People who convert are often people comfortable making big changes. Not everyone is capable of overturning their lives completely. Conversion is rarely the last big project for that kind of personality. But I also think most of us would agree that the last 11 years have been unusually eventful compared to the decade before.
For myself: Long-term unemployment due to the aftereffects of the 2008 recession, marriage, infertility, becoming a caregiver for my mother and then her death, Hurricane Sandy, new communities, being diagnosed ADHD, later learning that I’m autistic, raising young kids, #MeToo, the Black Lives Matter movement, the rise of racism, antisemitism, and fascism, Covid, losing my job to Covid, the current bipartisan Covid denialism while living as a high-risk family, becoming a small-scale farmer and herbalist, homeschooling my kids, the death of my beloved elderly dog 2 weeks ago. There’s always something.
I still haven’t been inside a Jewish space since February 2020 because of the lack of Covid precautions. I’ve had to build a new way of living in a world that fundamentally doesn’t care about the safety or well-being of me or my family, and that includes Jewish spaces in my experience. (No, I’m not interested in your Covid denialist or minimalizing comments. I’ve heard it all.)
I became a volunteer political organizer in secular politics several years ago, and I only realize now that I’ve long been a political organizer here. I’ve been advocating for the rights of conversion candidates and against racism in our community since 2010. I’ve fought repeatedly with the Powers that Be to hold conversion abusers accountable, both in my case and in others. Three guesses how successful those efforts have been at creating systemic change! But we’ve built a community, many more people know their rights, and many have validation that red flags are in fact red flags, not their imagination.
It’s been a lot, both internally and externally. My conversion is old news in my world even though it dominated my life for so many years.
Does that mean it’ll be like that for you? No way to know. But I think we all find that our conversion eventually does fade into the background as our lives move forward. The mundane and the emergencies eventually keep you too busy to think about it much anymore. It doesn’t affect your day-to-day as it did before. And if it was abusive or otherwise traumatic (as it can be even under “good” and well-intentioned circumstances), it can take time for those wounds to heal. But they do eventually stop hurting so much on a daily basis.
So what’s the upshot here? Whatever you’re struggling with now will eventually be over, and it’ll be old news. Nothing is forever, and no one is ever alone. Others have been there, and we’ve gotten through it. You can too. But whatever happens, nothing stays the same for long. New problems, new celebrations, new people, new challenges…life goes on.

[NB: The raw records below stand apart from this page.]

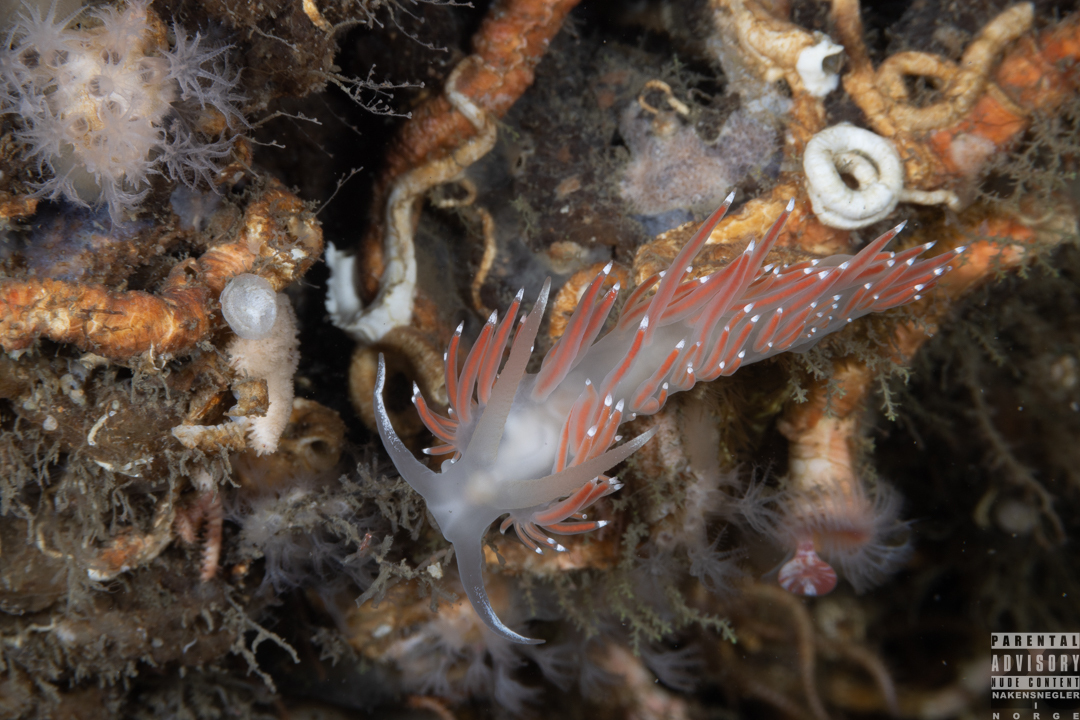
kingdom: Animalia
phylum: Mollusca
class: Gastropoda
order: Nudibranchia
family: Coryphellidae
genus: Coryphella
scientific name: Coryphella browni
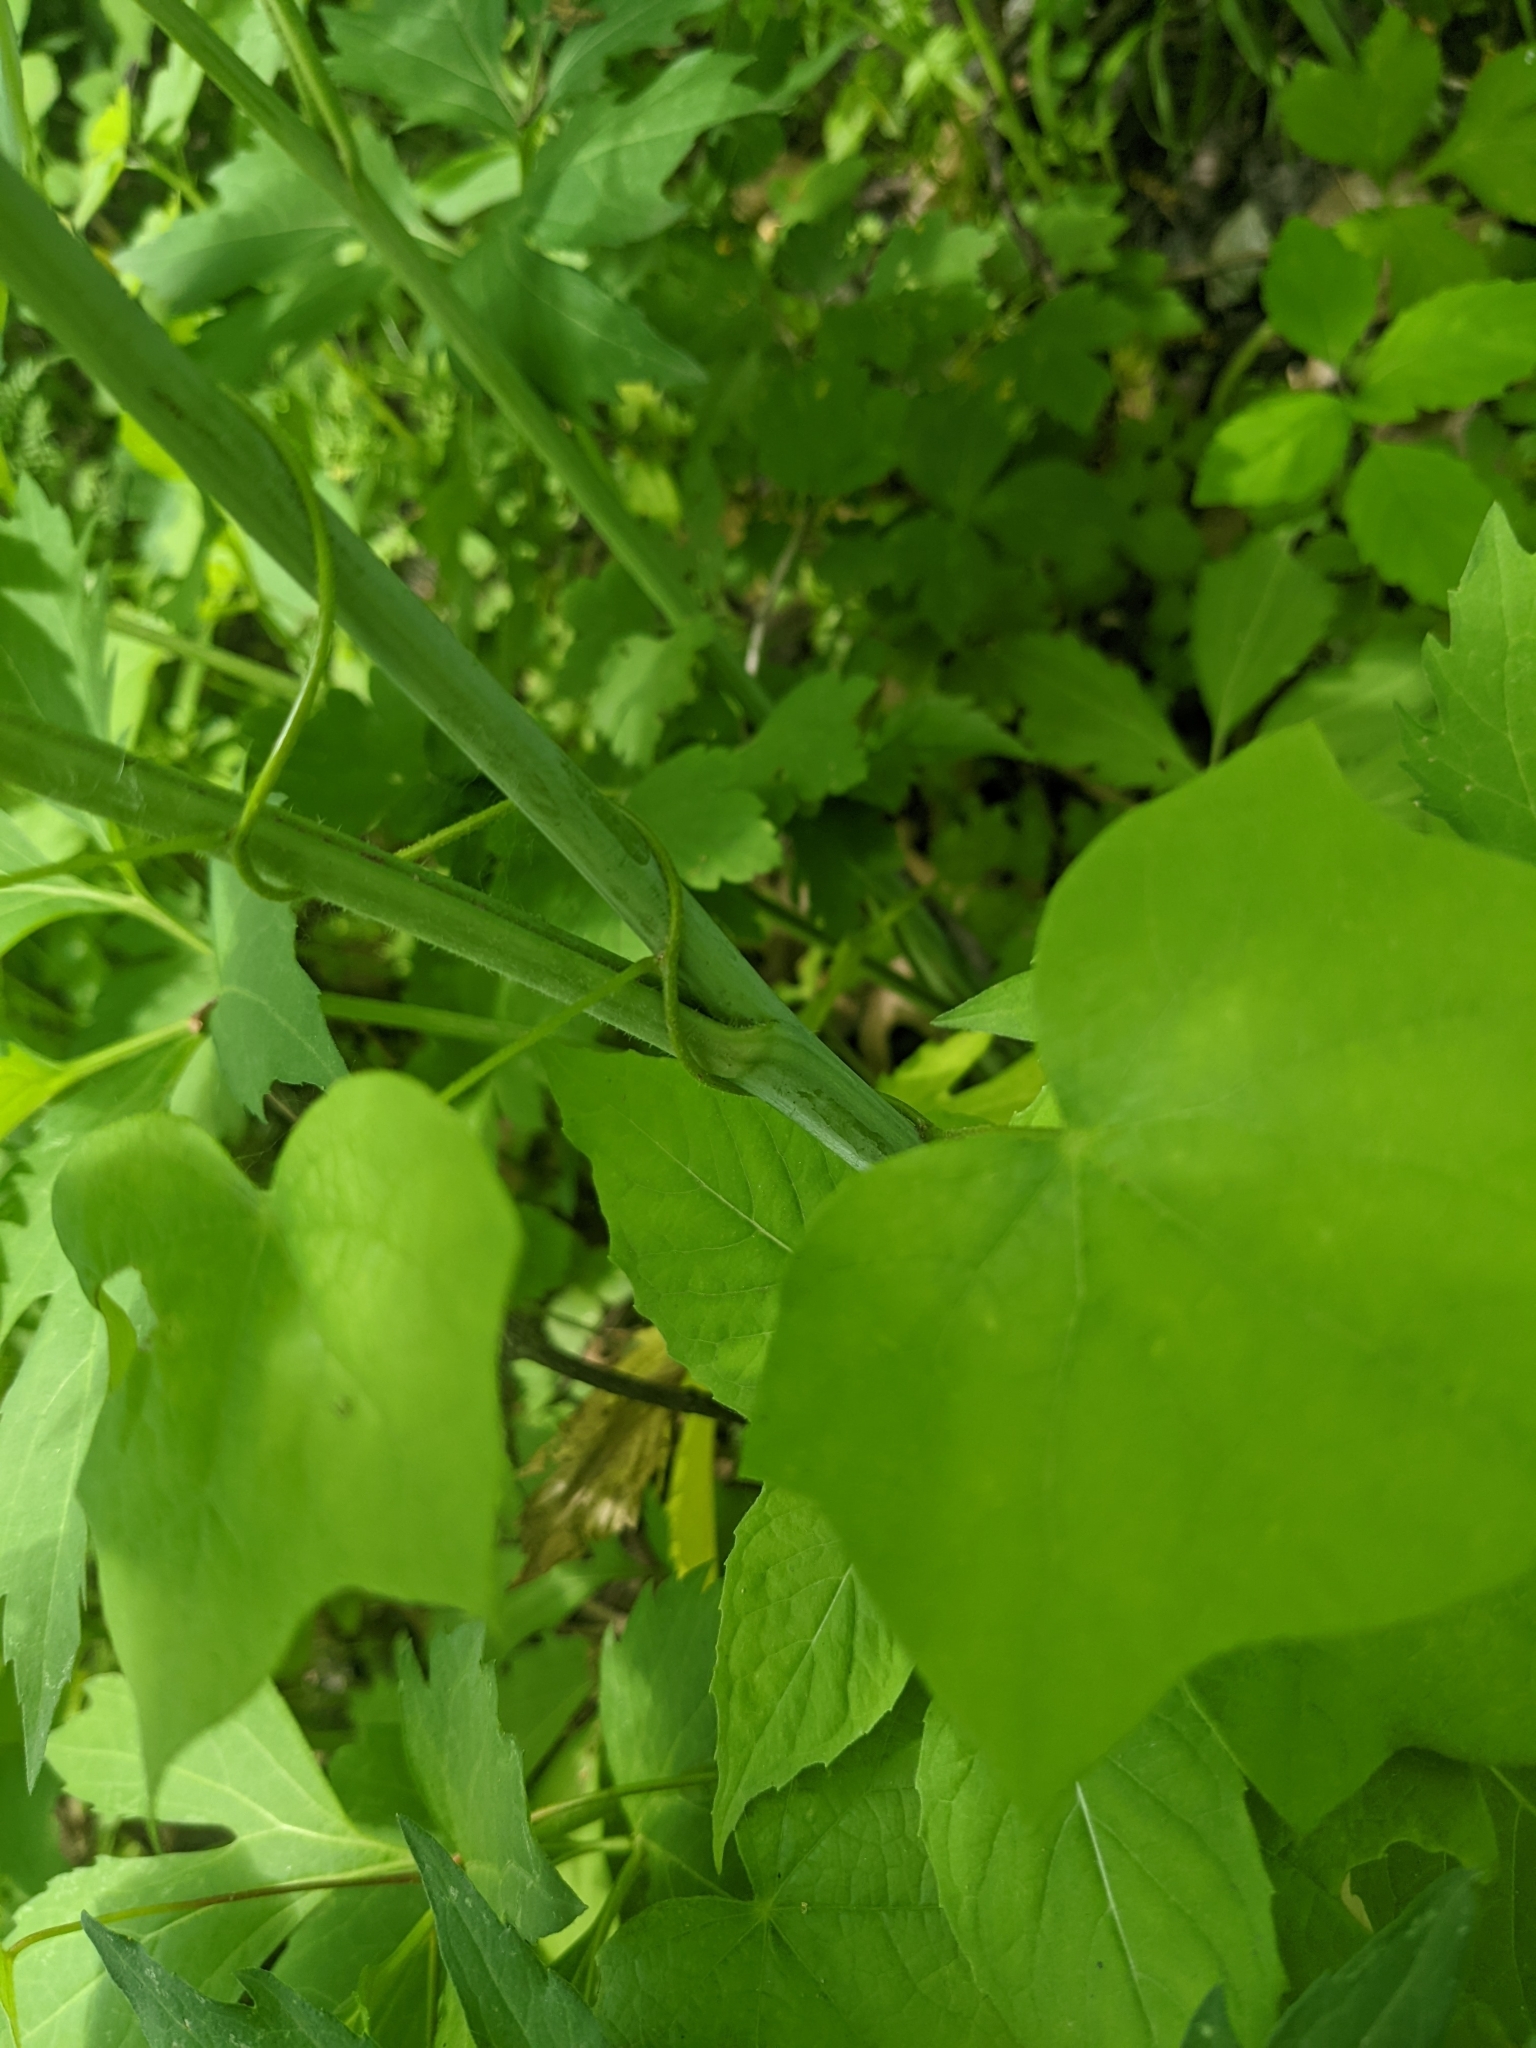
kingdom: Plantae
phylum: Tracheophyta
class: Magnoliopsida
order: Asterales
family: Asteraceae
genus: Rudbeckia
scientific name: Rudbeckia laciniata
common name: Coneflower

You’re gonna be okay. You’re not alone.
Anonymous says
I am so happy I came across your blog last week. I am new to the conversion journey, and it is daunting and I am figuring out a lot on my own at the moment as I am not near any Jewish communities. So while I read, I am looking into communities and planning how I will interact to see if they are a good fit for me and my children. I appreciate your insight and candor.
Daniel Saunders says
I'm not a convert, but I've been reading your blog on and off for a number of years. That is a lot you've been through. I guess I would have my own long list (including my forthcoming marriage). The reason your list resonated for me is that I was also diagnosed autistic, in 2021. I'm still processing it two years on. I feel that there should be more support in the frum world for autistics, particularly "high-functioning" ones (which is often a misnomer). My brain says that if I feel like that, I should do something about it myself, but I struggle to know what, and how to do it with social anxiety and frequent autistic exhaustion. Anyway, I'm rambling now, I just wanted to say that the post resonated: things do change.
Kochava says
Welcome! Good luck, that's a hard place to be!